Tasks to complete =>
#1 Translate this sentence from the methods passage into Spanish: "The efficiency of transfection was determined by mRNA expression."
#2 According to the methods passage, what name was given to the cells transfected with pcDNA3.1/Zeo?

Exercise passage =>
##########

The human vasohibin-1 gene was amplified from the cDNA of ES-2 cells, and was subcloned into pcDNA3.1/Zeo plasmid vector (Life Technologies). The cell lines stably expressing V5-tagged vasohibin-1 were established by transfecting the vectors into ES-2 cells using Lipofectamine LTX (Life Technologies) followed by Zeocin (Life Technologies) selection. The cells transfected with pcDNA3.1/Zeo were designated ES-2-empty.

Western blot analysis

For detection of the protein level, cells were lysed with lysis buffer (50 mM Tris—HCl, pH 7.5, 150 mM NaCl, 0.1% (w/v) SDS, 1% (v/v) Triton X-100, 1% (w/v) sodium deoxycholate, proteinase inhibitor (Sigma-Aldrich Co., St Louis, MO), and PhosSTOP (Roche Applied Sciences, Indianapolis, IN)) and centrifuged at 14,000×g for 10 min. The protein concentration of the supernatants was determined. Aliquots of the cell lysates with 6×sample buffer (350 mM Tris-HCl, pH 6.8, 30% glycerol, 0.012% bromophenol blue, 6% SDS, and 30% 2-mercaptoethanol) were subsequently boiled for 3 min and electrophoresed on SDS-polyacrylamide gels. Proteins were transferred to PVDF membranes and immunoblotted with anti-V5 (Gene Tex Inc., Irvine, CA), anti-β-actin (Santa Cruz Biotechnology, Inc., Santa Cruz, CA), anti-phospho-Akt (Ser473) and anti-Akt (Cell Signaling Technology, Danvers, MA) antibodies. Detection was performed with enhanced chemiluminescent reagent (Merck KGaA, Darmstadt, Germany).

Knockdown of IGF-1 by siRNA

siIGF-1 (sc-37193) and small interfering RNA-A as control (sc-37007) were purchased from Santa Cruz Biotechnology Inc. Transfection of cells with siRNAs was carried out using the Lipofectamine RNAiMax transfection reagent (Life technologies) according to the manufacturer's instruction. The efficiency of transfection was determined by mRNA expression.

Soft agar colony formation

A soft agar colony formation assay was employed according to the manufacturer’s instructions using CytoSelect 96-well Cell Transformation Assay kit (Cell Biolabs, San Diego, CA). Each well contained 50 μl of 0.6% agar in a complete medium as the bottom and feeder layer, and 75μl of 0.4% agar in a complete medium with 1× 104 cells as the top layer. After 6 days colonies were lysed with lysis buffer and detected with CyQuant GR dye for the quantification of anchorage-independent growth and the fluorescence was measured with a fluorometer using the 485/520 filter set SpectraMax M5 (Molecular Devices, Sunnyvale, CA).

##########

Study material =>

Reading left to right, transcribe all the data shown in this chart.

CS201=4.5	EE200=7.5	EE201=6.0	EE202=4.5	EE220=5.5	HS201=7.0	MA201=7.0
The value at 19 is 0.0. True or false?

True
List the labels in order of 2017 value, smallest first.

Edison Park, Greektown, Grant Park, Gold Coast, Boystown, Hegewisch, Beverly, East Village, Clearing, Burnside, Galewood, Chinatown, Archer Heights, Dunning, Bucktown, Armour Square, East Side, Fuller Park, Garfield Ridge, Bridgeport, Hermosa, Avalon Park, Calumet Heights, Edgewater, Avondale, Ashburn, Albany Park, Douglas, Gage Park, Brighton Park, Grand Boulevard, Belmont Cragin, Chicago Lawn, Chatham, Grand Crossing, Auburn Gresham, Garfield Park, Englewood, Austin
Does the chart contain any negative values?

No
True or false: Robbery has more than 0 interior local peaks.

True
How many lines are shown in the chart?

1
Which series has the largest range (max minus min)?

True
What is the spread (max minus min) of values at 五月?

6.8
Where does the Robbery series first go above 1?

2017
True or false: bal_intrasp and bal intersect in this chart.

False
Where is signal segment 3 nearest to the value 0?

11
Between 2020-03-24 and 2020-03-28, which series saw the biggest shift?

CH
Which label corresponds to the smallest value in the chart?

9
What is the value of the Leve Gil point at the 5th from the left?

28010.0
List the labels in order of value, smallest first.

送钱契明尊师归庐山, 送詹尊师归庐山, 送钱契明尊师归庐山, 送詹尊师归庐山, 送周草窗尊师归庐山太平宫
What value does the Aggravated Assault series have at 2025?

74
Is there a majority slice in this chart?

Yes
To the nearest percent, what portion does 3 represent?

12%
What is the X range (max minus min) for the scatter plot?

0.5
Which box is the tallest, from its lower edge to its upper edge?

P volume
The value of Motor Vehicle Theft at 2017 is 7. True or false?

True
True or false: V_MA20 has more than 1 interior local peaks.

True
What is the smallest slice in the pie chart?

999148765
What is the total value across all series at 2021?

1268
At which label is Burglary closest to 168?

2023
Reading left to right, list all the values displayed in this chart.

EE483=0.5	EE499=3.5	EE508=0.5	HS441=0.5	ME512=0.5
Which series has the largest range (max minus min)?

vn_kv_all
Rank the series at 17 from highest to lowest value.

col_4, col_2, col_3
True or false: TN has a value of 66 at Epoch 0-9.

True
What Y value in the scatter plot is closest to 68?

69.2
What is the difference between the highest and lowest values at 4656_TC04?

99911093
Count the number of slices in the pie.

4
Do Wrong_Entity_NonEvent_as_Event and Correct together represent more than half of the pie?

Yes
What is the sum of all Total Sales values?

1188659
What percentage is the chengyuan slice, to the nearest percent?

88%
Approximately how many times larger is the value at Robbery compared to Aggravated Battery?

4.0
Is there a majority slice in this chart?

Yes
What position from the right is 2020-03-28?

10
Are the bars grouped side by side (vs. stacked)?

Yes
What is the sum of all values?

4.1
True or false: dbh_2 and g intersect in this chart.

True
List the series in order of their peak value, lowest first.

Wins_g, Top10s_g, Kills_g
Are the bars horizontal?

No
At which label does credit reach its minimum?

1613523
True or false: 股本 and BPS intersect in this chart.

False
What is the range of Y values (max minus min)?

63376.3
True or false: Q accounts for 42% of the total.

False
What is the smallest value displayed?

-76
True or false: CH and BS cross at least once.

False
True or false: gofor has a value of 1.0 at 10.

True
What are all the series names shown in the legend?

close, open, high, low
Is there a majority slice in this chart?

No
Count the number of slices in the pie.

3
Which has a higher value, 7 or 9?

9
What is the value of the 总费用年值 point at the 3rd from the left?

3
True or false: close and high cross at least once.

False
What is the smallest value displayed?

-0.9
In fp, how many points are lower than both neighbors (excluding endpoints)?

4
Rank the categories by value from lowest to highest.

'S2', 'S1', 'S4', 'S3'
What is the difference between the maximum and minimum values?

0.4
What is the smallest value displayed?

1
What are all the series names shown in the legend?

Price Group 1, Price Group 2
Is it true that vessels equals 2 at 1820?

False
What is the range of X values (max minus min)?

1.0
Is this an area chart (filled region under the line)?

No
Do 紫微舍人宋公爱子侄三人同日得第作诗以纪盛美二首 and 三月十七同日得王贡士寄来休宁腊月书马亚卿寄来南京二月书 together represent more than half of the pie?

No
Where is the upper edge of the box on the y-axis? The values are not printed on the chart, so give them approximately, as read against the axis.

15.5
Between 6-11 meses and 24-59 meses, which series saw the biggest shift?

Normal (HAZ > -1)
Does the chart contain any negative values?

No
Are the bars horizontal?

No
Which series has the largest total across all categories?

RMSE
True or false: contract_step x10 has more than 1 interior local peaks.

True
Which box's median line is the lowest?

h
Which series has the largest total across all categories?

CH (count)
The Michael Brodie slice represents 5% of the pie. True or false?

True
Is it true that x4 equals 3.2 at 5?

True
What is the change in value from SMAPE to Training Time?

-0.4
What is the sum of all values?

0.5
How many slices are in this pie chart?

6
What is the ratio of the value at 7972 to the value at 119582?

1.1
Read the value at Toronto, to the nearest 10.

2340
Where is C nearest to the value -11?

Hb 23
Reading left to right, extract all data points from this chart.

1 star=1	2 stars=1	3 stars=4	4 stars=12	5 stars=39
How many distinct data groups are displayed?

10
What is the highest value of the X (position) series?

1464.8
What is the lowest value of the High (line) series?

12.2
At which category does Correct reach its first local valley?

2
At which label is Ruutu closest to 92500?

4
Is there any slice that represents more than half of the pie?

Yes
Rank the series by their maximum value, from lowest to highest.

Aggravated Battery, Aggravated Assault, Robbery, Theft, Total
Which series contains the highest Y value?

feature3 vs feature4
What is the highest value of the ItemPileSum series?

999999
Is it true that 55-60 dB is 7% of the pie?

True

##########

Solutions per task =>
#1 La eficiencia de la transfección se determinó mediante la expresión de ARNm.

#2 ES-2-empty